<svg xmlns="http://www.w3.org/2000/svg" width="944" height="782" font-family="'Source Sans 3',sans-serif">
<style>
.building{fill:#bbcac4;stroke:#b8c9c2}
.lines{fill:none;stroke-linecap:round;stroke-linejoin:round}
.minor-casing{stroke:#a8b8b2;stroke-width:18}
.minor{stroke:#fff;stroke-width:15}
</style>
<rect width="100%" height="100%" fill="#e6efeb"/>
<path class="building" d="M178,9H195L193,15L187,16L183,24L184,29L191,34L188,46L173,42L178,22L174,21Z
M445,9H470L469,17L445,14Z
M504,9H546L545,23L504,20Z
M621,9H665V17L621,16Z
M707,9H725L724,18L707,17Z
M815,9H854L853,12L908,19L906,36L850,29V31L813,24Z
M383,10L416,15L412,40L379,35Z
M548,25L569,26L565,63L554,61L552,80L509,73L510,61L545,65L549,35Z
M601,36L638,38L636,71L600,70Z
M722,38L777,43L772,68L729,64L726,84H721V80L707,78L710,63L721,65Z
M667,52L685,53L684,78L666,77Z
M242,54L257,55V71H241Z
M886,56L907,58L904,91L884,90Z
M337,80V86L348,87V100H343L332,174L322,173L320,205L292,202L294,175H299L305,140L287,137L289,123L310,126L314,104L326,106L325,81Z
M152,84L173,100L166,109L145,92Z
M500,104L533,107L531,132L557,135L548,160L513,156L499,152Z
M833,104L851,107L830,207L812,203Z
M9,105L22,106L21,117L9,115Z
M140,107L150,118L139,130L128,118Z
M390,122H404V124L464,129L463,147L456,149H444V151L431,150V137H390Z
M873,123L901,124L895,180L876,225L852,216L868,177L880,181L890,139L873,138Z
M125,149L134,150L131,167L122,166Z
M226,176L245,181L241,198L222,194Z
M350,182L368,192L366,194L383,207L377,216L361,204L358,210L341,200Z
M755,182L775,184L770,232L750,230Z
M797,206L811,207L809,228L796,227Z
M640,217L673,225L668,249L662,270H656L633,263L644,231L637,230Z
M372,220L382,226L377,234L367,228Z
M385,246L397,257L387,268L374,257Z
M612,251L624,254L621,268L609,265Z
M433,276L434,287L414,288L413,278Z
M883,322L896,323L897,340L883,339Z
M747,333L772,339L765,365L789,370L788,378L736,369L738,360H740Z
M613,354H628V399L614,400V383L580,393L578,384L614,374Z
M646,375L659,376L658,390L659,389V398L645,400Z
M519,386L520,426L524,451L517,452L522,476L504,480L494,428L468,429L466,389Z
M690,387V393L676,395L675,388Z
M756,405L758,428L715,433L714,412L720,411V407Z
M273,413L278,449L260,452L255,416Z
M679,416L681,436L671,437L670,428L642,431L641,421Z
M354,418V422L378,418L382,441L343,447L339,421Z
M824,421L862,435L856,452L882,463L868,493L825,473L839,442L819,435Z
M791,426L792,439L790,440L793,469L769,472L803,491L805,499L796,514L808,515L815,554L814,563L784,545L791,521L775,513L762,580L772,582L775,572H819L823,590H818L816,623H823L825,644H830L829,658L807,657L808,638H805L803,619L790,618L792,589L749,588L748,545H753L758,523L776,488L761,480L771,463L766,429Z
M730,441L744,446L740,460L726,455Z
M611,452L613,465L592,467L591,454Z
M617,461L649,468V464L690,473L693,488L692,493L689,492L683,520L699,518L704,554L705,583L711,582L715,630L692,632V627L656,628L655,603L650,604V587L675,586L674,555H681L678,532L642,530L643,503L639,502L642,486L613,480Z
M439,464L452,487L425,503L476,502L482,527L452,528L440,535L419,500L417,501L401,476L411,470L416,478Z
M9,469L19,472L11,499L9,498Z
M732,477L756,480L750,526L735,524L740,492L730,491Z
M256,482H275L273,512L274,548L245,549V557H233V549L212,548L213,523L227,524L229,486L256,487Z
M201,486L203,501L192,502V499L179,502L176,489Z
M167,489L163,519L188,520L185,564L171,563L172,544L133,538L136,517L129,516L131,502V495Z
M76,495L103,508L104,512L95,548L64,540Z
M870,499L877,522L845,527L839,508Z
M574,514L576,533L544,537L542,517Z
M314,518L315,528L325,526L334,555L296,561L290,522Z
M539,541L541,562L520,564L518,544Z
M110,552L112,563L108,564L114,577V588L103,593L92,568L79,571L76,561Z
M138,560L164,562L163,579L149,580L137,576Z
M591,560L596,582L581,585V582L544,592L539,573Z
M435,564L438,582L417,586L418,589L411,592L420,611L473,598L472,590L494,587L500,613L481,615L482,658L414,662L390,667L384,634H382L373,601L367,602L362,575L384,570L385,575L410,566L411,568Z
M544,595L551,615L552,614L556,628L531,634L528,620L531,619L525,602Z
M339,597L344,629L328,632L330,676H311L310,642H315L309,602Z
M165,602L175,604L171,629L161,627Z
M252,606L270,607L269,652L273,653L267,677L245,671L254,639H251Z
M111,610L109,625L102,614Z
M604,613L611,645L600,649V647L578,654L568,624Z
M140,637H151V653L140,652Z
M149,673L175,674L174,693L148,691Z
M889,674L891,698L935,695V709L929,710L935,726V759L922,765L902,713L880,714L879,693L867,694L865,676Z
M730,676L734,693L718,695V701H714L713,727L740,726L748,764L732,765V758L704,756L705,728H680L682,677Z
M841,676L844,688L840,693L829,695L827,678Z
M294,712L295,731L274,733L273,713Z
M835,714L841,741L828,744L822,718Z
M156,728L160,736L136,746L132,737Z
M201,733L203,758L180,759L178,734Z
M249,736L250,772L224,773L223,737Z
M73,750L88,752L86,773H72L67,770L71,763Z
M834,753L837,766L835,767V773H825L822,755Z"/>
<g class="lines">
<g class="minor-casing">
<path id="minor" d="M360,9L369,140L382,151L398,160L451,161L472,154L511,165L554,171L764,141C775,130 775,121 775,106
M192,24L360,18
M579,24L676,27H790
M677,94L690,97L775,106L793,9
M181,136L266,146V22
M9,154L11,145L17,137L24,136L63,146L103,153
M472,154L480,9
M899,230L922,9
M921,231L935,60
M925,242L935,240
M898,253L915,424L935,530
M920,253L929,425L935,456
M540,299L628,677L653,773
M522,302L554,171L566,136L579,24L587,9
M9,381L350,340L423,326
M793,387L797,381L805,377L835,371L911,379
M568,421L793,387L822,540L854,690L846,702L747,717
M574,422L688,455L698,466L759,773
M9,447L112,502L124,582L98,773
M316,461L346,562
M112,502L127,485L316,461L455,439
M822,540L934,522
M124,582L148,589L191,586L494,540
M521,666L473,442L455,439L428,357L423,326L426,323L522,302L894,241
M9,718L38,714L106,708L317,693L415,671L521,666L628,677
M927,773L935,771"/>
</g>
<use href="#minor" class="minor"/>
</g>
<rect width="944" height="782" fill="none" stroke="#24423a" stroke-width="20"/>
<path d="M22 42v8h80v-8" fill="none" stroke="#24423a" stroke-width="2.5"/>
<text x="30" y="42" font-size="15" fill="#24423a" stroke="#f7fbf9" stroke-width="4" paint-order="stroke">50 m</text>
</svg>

::::

→ Assigned task
Keeping every character as it is, restate the lines above that run from the line with "M604,613L611,645L600,649V647L578,654L568,624Z" through the line with "M574,422L688,455L698,466L759,773", both included, and nothing else.

→ Result for this task
M604,613L611,645L600,649V647L578,654L568,624Z
M140,637H151V653L140,652Z
M149,673L175,674L174,693L148,691Z
M889,674L891,698L935,695V709L929,710L935,726V759L922,765L902,713L880,714L879,693L867,694L865,676Z
M730,676L734,693L718,695V701H714L713,727L740,726L748,764L732,765V758L704,756L705,728H680L682,677Z
M841,676L844,688L840,693L829,695L827,678Z
M294,712L295,731L274,733L273,713Z
M835,714L841,741L828,744L822,718Z
M156,728L160,736L136,746L132,737Z
M201,733L203,758L180,759L178,734Z
M249,736L250,772L224,773L223,737Z
M73,750L88,752L86,773H72L67,770L71,763Z
M834,753L837,766L835,767V773H825L822,755Z"/>
<g class="lines">
<g class="minor-casing">
<path id="minor" d="M360,9L369,140L382,151L398,160L451,161L472,154L511,165L554,171L764,141C775,130 775,121 775,106
M192,24L360,18
M579,24L676,27H790
M677,94L690,97L775,106L793,9
M181,136L266,146V22
M9,154L11,145L17,137L24,136L63,146L103,153
M472,154L480,9
M899,230L922,9
M921,231L935,60
M925,242L935,240
M898,253L915,424L935,530
M920,253L929,425L935,456
M540,299L628,677L653,773
M522,302L554,171L566,136L579,24L587,9
M9,381L350,340L423,326
M793,387L797,381L805,377L835,371L911,379
M568,421L793,387L822,540L854,690L846,702L747,717
M574,422L688,455L698,466L759,773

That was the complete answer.